Difference between a simple variable i and *(&i);

Question

I have the following C program:

int main()
{
    int i = 5;
    printf("Simple value of i = %d", i);
    printf("\nPointer value of i = %d", *(&i));
    return 0;
}

Both of the printf() will print the same thing, which is 5. As per my understanding & is being used for address value and * is used to pick the value on that address.

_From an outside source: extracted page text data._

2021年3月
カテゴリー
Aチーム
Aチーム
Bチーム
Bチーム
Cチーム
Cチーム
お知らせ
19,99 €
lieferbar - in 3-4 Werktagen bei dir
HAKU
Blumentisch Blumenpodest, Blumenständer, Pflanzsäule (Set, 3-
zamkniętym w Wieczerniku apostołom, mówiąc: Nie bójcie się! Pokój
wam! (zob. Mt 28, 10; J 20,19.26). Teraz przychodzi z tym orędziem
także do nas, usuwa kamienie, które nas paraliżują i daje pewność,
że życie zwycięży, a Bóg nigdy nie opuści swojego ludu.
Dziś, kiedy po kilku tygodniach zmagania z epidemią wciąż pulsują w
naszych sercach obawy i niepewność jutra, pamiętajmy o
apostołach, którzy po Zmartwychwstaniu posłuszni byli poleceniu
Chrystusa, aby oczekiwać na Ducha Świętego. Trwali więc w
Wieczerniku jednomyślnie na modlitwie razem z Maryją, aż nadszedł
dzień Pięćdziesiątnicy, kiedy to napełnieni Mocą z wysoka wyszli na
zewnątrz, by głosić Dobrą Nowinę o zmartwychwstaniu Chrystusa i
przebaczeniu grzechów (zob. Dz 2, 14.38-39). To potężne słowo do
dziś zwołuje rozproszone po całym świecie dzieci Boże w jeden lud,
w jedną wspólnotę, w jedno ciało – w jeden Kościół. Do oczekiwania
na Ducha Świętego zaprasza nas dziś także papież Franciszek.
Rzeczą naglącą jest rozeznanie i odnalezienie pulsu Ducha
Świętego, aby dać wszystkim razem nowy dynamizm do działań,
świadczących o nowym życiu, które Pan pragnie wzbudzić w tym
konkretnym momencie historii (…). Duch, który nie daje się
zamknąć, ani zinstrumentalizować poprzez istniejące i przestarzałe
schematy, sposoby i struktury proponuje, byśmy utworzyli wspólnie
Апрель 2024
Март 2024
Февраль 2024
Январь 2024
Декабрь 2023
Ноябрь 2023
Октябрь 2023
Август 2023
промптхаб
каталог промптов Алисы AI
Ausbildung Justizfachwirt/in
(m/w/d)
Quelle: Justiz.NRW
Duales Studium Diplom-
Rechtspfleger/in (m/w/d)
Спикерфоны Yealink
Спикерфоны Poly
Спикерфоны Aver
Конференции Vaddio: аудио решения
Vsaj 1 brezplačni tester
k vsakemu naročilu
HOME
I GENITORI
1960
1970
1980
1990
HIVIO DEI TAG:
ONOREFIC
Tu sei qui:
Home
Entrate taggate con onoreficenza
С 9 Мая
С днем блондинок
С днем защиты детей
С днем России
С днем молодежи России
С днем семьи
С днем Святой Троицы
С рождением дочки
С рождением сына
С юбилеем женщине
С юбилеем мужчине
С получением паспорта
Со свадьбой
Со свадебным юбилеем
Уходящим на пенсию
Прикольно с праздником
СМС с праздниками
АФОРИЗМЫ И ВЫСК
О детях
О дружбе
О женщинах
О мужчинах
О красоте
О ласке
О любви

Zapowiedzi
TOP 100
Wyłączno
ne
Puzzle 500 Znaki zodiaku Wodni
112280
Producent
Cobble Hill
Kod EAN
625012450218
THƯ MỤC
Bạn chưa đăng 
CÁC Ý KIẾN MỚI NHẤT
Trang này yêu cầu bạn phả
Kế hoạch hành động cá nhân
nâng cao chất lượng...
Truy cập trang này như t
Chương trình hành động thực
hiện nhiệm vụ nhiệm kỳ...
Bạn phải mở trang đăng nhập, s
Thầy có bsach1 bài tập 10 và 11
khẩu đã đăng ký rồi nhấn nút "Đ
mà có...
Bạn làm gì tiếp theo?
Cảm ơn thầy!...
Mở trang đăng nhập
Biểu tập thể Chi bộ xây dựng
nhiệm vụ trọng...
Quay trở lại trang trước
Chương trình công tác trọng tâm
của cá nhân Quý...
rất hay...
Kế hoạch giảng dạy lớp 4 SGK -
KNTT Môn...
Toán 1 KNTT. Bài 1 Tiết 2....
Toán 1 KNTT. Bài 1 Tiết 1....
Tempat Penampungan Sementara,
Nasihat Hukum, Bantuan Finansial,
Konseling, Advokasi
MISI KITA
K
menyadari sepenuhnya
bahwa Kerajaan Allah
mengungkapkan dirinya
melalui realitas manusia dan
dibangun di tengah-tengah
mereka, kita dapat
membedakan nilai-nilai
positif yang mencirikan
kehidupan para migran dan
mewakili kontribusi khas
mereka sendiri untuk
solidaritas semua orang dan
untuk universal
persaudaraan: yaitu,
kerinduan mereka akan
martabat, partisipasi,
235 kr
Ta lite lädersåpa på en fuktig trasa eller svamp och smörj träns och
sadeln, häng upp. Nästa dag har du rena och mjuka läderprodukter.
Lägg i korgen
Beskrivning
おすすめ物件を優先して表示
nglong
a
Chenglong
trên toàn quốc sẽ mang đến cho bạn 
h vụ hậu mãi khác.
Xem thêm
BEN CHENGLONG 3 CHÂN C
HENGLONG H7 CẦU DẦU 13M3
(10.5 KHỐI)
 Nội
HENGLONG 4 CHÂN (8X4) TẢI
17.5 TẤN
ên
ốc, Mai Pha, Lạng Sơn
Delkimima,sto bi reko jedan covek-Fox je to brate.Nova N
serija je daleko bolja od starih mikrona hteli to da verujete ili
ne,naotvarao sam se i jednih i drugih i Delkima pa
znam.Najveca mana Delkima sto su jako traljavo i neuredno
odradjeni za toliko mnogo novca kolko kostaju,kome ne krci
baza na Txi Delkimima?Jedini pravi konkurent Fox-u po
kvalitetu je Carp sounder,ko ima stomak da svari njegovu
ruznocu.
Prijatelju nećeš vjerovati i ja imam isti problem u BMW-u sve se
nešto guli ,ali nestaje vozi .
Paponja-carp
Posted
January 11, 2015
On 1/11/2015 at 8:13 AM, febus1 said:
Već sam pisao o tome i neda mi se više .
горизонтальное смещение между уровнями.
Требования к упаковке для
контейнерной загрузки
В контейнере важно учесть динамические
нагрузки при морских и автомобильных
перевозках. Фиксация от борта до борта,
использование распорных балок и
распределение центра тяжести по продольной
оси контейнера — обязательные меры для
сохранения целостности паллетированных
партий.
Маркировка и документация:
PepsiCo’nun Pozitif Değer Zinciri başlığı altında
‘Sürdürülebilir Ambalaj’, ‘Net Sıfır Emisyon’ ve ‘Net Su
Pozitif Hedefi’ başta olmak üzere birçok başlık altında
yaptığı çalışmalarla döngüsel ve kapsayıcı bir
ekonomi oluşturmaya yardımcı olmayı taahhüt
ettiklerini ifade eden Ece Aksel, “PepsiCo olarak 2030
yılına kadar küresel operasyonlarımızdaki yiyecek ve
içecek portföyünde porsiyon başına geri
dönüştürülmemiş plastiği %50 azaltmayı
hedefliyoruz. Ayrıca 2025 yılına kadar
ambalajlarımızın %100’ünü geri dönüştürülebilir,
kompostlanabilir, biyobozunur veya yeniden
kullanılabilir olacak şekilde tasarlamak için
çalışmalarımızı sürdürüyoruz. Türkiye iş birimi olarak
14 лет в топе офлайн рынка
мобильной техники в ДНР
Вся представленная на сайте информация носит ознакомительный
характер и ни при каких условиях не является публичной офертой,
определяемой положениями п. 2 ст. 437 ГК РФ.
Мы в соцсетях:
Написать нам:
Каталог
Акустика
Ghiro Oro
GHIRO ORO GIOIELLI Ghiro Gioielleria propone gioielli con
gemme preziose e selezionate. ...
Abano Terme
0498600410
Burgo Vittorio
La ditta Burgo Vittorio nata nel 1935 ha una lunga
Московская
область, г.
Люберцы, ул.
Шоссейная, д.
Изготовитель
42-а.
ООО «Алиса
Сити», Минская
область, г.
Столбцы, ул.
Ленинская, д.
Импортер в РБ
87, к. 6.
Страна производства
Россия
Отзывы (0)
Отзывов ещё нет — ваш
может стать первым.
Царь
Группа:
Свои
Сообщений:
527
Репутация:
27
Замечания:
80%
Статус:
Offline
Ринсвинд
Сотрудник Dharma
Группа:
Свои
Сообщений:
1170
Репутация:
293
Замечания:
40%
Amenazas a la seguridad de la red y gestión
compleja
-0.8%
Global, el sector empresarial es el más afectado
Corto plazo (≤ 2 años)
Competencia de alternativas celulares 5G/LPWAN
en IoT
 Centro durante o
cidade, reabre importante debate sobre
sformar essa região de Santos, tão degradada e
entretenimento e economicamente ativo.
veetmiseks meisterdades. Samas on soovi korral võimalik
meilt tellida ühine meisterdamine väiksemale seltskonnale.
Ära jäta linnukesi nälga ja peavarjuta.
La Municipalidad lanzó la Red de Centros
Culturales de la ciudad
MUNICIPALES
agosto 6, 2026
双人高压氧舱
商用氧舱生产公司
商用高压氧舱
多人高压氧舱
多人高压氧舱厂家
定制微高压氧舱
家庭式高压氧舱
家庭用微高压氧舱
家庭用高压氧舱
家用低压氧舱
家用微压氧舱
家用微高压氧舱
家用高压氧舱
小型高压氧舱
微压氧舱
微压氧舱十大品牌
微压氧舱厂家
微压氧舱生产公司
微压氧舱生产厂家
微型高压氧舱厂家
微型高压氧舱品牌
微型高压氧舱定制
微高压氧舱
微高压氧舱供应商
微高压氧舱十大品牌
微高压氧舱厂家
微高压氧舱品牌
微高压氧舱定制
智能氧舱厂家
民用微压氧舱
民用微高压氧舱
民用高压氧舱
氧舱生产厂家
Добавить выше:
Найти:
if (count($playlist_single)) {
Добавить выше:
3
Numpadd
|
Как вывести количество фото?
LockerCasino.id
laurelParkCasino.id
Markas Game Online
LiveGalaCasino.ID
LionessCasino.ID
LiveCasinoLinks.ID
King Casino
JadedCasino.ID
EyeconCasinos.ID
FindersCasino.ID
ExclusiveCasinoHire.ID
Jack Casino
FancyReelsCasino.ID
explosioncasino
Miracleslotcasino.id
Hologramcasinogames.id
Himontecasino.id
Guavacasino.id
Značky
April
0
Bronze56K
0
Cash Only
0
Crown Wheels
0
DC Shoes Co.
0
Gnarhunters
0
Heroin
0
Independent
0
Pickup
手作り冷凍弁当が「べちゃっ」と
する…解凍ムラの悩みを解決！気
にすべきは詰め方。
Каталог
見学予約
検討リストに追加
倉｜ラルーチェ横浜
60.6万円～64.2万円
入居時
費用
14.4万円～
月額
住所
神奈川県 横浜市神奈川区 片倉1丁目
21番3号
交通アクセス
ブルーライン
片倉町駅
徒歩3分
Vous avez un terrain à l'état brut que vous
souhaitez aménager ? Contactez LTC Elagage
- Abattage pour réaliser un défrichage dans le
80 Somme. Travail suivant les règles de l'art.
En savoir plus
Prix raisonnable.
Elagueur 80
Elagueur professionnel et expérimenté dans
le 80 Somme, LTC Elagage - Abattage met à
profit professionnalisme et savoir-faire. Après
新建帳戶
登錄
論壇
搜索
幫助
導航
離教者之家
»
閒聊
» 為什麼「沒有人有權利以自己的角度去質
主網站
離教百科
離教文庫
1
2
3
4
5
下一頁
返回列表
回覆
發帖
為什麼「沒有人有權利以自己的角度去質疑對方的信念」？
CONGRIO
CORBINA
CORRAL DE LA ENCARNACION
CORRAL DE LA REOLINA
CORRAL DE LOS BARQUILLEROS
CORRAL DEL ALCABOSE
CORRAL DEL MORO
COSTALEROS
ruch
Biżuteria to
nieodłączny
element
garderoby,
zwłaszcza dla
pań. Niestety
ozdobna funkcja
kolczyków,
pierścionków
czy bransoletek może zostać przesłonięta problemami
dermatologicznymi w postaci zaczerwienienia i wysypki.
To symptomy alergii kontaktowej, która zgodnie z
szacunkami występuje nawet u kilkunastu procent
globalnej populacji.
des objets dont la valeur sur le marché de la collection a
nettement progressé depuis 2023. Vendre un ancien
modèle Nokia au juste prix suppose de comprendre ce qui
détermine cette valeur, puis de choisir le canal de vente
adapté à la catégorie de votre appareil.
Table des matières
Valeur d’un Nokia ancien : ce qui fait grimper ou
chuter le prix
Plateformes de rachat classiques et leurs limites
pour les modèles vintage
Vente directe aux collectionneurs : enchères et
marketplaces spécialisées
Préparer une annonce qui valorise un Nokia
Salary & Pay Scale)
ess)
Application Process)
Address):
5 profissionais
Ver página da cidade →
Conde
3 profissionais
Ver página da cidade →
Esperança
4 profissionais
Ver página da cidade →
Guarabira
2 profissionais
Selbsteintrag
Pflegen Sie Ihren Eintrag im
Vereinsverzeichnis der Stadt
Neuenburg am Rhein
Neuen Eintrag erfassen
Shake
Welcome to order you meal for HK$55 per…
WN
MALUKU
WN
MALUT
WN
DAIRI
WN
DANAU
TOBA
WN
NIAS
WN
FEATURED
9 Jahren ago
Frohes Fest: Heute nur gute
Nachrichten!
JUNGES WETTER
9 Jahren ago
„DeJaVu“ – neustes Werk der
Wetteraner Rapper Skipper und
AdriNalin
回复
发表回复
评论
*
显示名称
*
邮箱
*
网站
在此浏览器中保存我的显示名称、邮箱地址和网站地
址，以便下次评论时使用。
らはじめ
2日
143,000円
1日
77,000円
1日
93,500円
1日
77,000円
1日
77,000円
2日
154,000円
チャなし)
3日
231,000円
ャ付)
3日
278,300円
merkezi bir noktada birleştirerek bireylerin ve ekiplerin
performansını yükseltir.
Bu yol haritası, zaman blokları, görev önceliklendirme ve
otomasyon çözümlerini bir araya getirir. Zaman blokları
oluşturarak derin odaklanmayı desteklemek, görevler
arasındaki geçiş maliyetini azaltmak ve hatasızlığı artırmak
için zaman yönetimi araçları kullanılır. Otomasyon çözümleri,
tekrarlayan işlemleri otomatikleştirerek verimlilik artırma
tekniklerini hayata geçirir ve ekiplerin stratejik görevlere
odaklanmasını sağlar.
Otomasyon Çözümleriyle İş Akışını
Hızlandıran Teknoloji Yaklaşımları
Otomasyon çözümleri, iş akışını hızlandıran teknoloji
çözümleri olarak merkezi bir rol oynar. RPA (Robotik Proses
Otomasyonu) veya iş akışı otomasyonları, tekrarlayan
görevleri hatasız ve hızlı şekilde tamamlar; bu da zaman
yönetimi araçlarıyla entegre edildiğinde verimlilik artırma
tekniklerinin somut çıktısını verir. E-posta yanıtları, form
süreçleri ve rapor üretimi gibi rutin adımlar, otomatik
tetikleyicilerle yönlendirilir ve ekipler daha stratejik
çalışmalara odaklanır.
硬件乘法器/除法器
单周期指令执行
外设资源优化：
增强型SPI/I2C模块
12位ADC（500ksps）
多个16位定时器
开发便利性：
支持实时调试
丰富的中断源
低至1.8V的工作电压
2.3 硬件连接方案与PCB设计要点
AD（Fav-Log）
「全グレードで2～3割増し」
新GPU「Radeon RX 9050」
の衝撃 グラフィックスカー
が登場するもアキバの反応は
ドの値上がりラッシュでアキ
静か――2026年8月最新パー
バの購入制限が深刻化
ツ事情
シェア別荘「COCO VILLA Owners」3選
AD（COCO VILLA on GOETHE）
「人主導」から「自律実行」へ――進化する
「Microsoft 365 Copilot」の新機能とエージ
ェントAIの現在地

My question is: Why do we need *(&i) if the same thing can be achieved by a simple i variable?

Answer 1

My question is why we need *(&i) if same thing can be achieved with simple i variable?

Well, you don't need it.

The expression *(&i) is equivalent to i.

6.5.3.2 Address and indirection operators says:

The unary * operator denotes indirection. If the operand points to a function, the result is a function designator; if it points to an object, the result is an lvalue designating the object. If the operand has type ''pointer to type'', the result has type ''type''. If an invalid value has been assigned to the pointer, the behavior of the unary * operator is undefined.102)

And the footnote:

Thus, &*E is equivalent to E (even if E is a null pointer), and &(E1[E2]) to ((E1)+(E2)). [..]

The C standard allows a compiler to transform the code in anyway as long as the observable behaviour (see: 5.1.2.3 Program execution) is same. So the statement:

printf("\nPointer value of i = %d", *(&i));

can be, in theory, transformed into:

printf("\nPointer value of i = %d", i);

by a compiler without violating C standard.